- **DATASET EXTRACT**
● ● ● ● ●
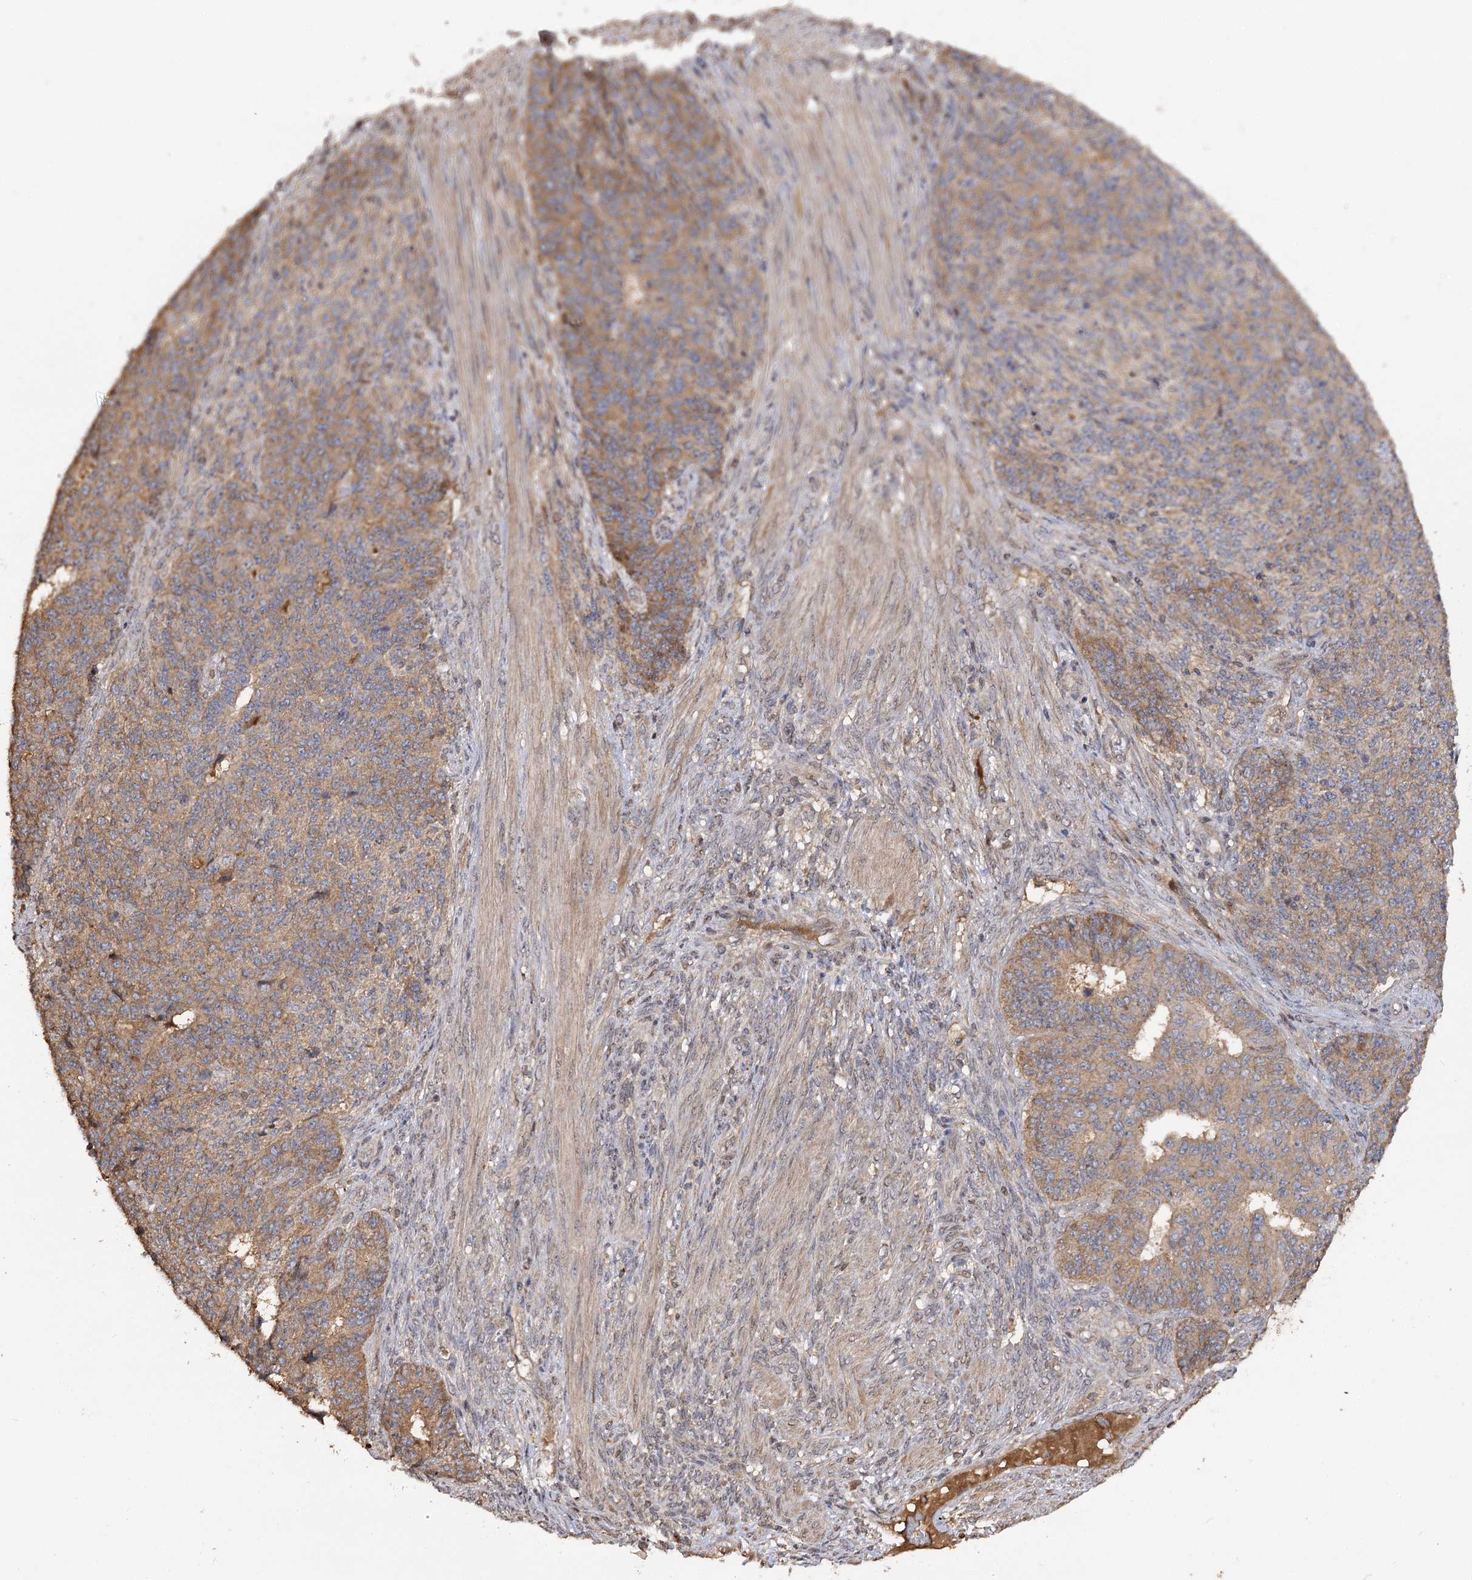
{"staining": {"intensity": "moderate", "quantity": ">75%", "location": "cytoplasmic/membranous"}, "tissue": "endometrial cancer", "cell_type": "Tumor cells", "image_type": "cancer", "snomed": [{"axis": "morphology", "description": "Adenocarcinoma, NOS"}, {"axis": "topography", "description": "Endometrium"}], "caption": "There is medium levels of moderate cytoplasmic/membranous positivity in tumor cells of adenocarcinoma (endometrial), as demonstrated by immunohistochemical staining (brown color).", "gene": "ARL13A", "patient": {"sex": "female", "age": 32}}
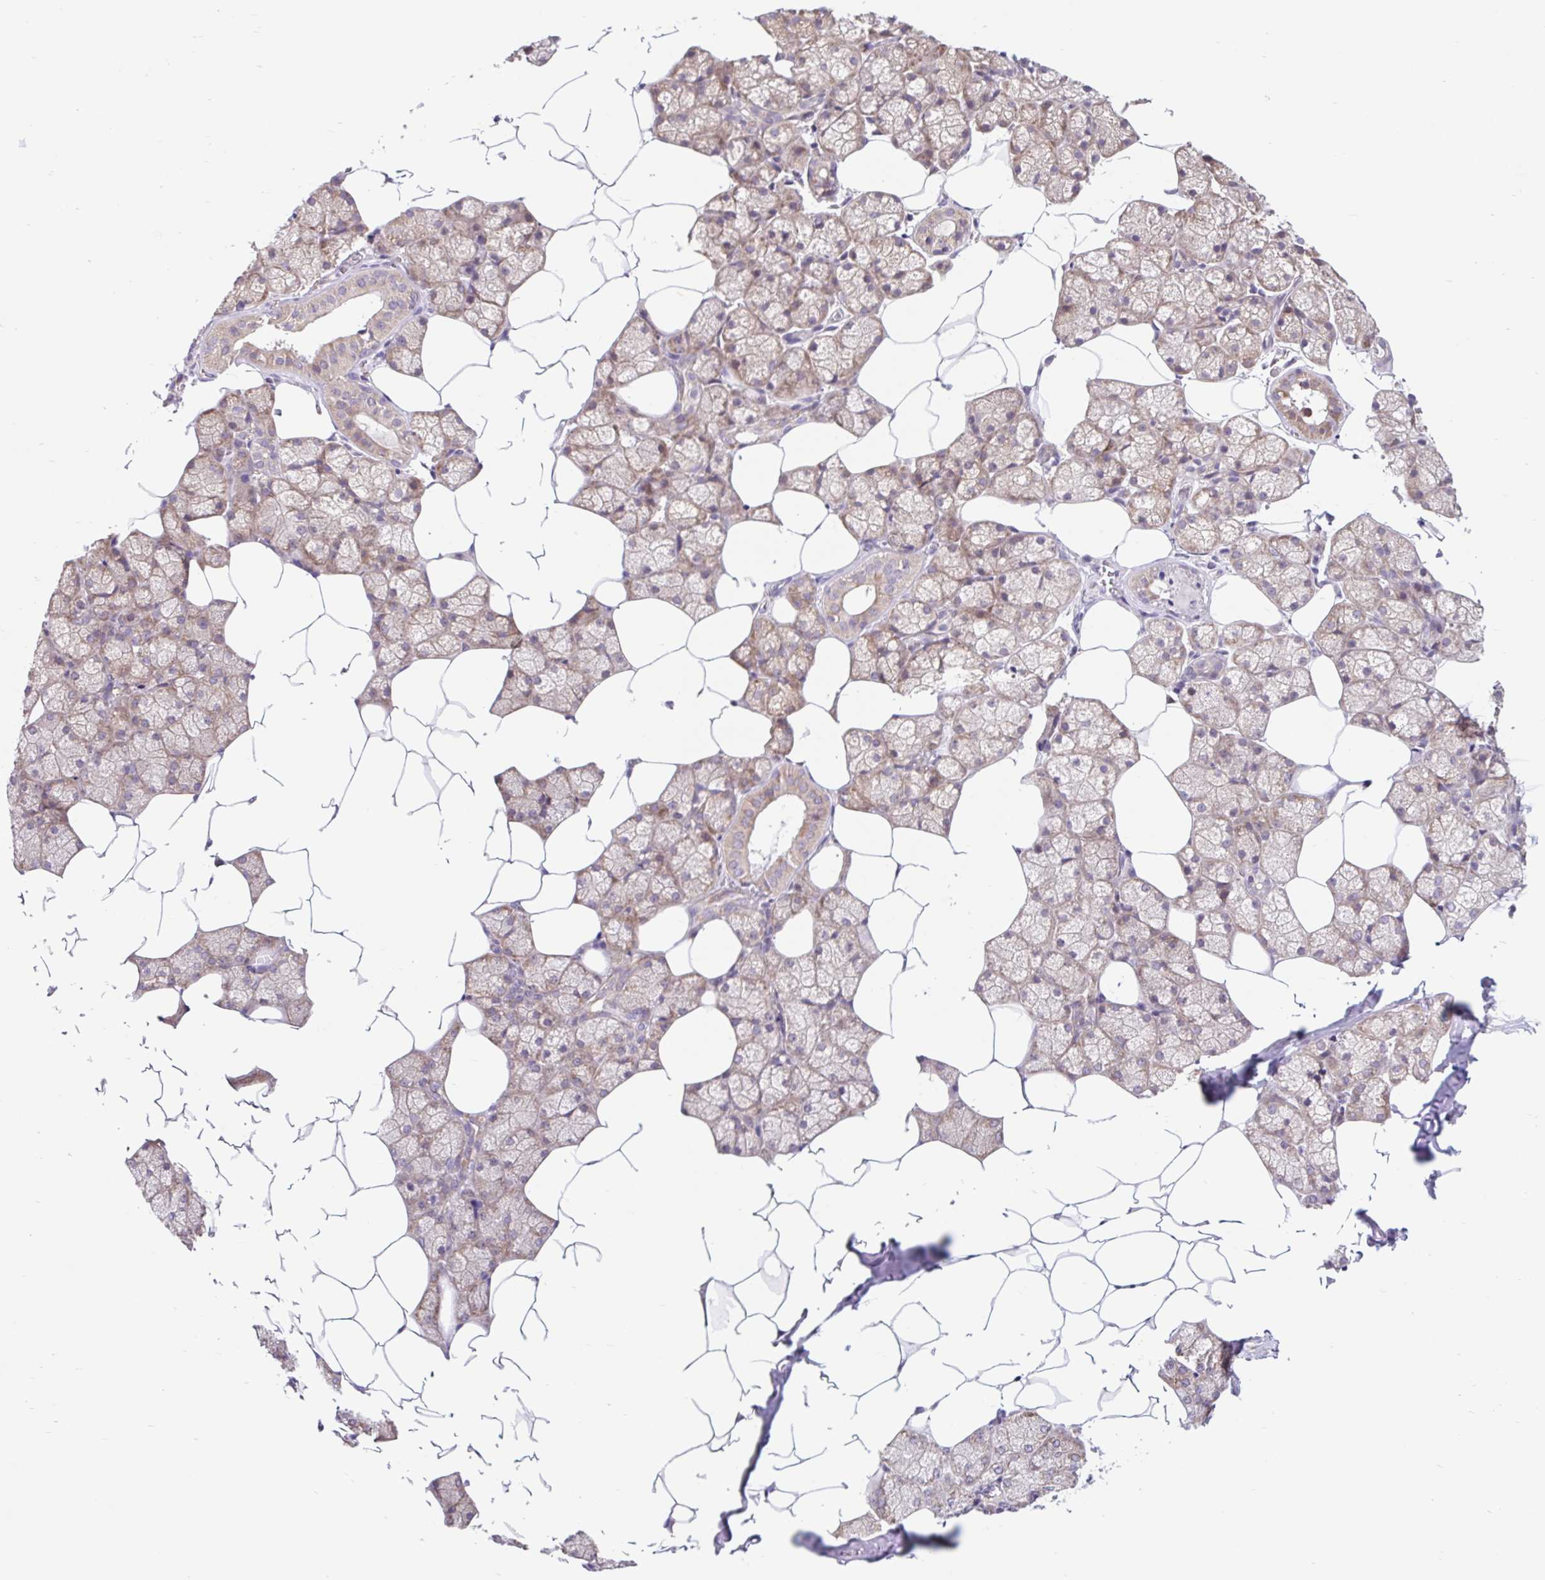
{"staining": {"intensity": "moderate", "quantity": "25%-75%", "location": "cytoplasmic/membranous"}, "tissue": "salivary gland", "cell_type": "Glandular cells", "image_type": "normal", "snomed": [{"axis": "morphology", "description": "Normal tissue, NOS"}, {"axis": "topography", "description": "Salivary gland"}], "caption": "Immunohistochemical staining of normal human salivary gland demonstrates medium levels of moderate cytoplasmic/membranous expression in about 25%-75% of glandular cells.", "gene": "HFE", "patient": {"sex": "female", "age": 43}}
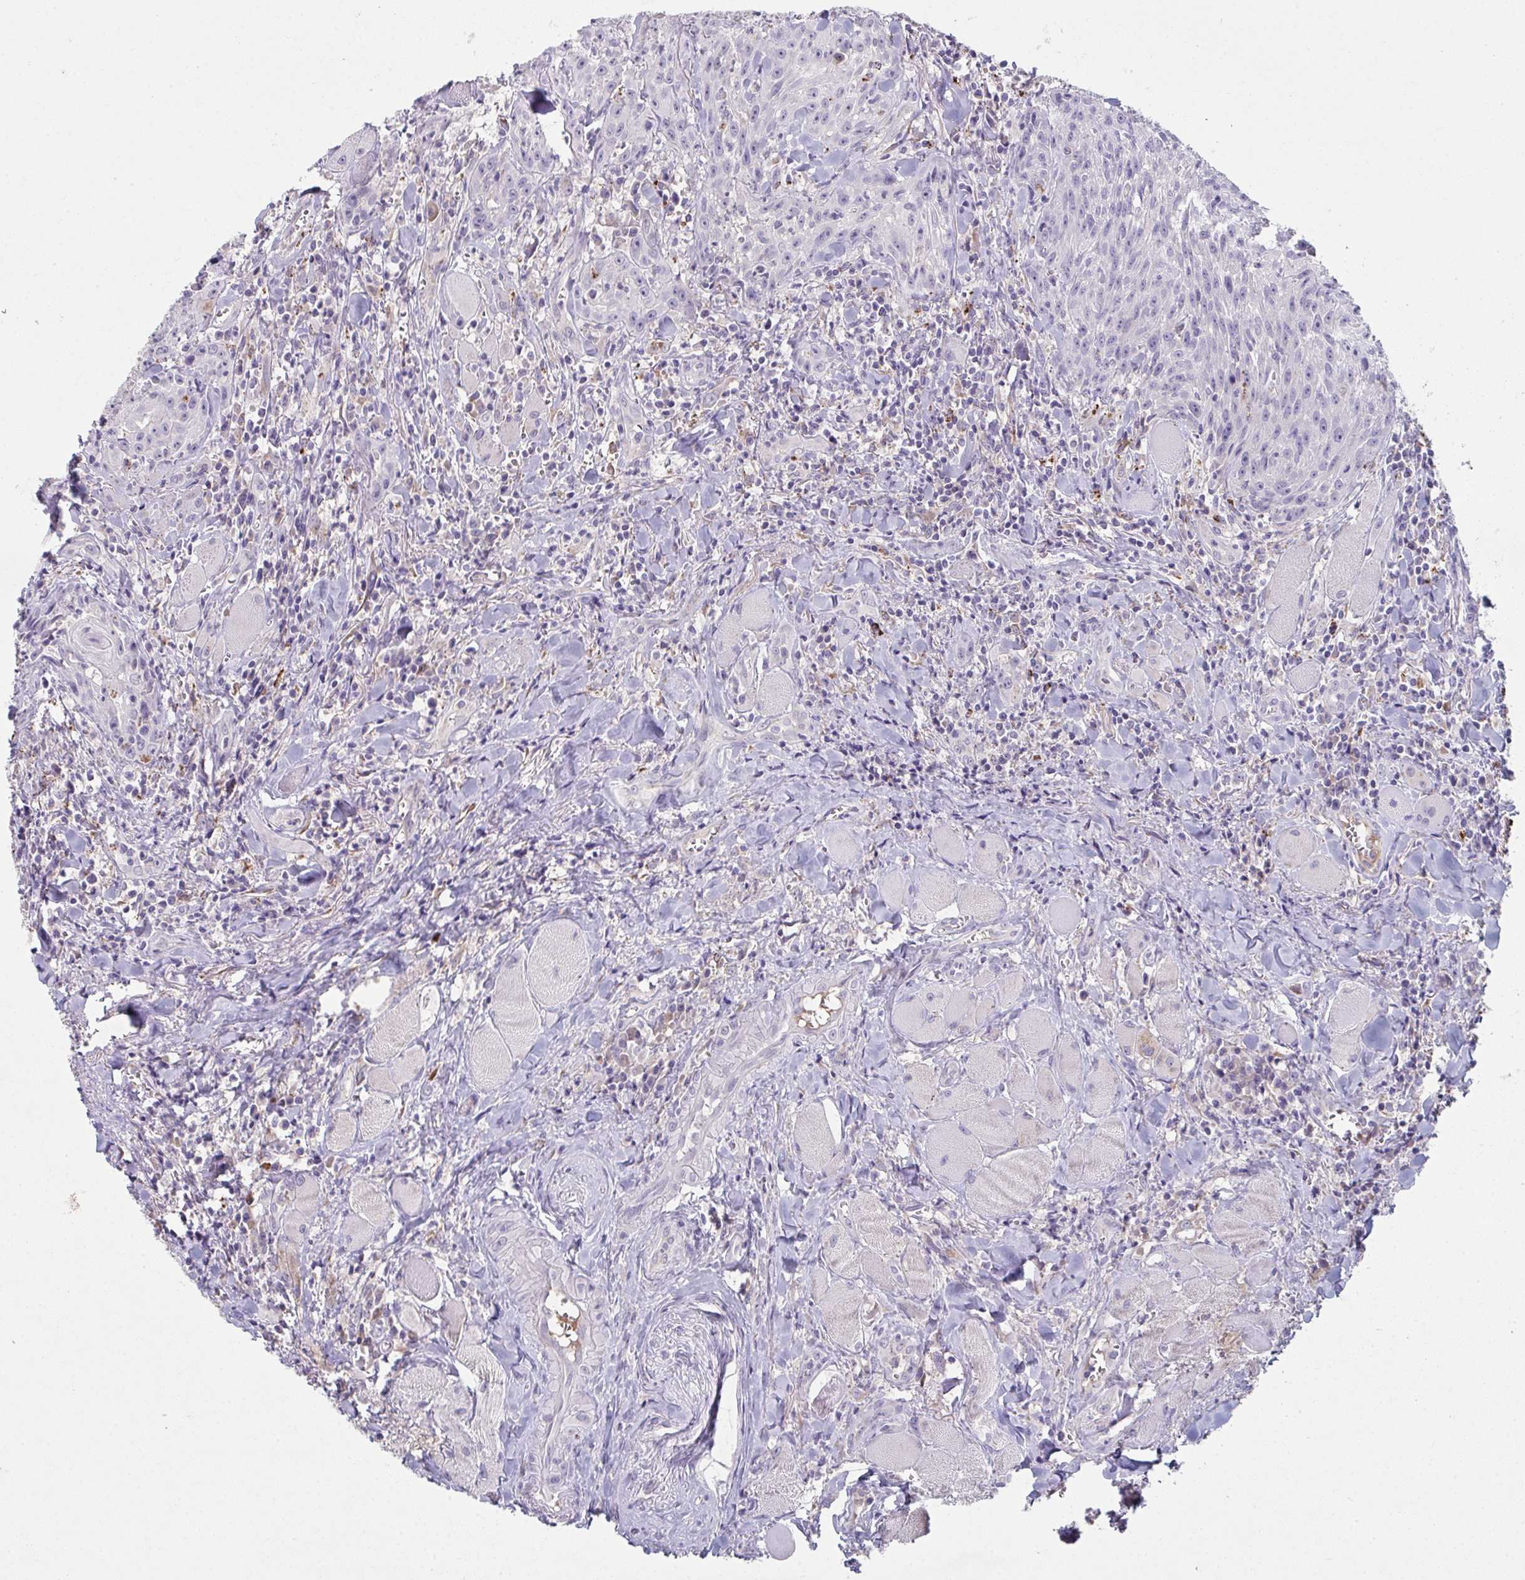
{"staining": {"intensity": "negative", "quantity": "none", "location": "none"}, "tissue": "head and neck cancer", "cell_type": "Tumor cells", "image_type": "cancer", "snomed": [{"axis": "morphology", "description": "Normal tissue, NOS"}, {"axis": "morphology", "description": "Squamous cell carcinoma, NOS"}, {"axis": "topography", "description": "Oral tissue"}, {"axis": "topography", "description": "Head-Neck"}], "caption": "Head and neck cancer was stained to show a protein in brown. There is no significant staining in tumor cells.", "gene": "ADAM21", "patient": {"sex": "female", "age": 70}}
● ● ● ● ●
- **WHAT TO PRODUCE**
The string "moderate" appears on some lines of the data; count those lines and report only how many there are.

- **RESPONSE BOX**
2